### Task goal
Reproduce, unaltered, the line with "ring dip: (445, 197)" along with every line that follows it in the records, up to the last.

Data entries

▽

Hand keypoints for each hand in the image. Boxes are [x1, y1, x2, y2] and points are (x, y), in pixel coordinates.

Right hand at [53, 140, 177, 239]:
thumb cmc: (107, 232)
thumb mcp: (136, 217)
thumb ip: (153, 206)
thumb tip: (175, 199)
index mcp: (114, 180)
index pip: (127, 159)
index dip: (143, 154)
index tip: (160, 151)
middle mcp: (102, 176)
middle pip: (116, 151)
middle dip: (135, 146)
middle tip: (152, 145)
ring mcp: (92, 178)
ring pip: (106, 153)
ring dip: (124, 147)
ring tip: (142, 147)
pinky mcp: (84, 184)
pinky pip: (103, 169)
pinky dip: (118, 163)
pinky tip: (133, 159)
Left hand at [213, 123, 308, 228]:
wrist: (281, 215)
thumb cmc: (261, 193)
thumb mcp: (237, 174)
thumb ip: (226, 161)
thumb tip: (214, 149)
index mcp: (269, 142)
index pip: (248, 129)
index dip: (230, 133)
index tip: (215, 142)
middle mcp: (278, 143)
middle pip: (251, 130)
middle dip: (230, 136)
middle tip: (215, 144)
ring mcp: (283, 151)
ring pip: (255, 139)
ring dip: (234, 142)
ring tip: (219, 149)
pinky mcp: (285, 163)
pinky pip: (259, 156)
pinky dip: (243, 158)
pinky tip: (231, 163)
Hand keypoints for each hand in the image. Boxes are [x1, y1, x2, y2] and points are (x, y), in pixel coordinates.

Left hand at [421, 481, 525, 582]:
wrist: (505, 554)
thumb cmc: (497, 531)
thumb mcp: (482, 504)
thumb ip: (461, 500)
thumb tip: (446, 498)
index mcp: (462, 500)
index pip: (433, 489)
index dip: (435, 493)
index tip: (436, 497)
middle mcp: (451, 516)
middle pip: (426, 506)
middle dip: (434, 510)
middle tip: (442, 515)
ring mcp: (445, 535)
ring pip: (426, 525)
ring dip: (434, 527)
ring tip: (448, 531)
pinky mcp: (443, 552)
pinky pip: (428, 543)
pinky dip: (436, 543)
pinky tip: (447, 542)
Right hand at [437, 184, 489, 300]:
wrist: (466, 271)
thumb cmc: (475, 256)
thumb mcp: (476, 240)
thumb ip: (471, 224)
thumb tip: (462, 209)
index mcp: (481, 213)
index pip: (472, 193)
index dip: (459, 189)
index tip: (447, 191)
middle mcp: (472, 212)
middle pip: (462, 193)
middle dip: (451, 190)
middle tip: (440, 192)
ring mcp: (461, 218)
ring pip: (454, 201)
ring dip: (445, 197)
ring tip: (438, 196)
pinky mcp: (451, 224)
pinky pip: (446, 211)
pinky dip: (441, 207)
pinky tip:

△

### Task response
ring dip: (445, 197)
ring tip: (438, 196)
pinky mcp: (451, 224)
pinky pip: (446, 211)
pinky dip: (441, 207)
pinky tip:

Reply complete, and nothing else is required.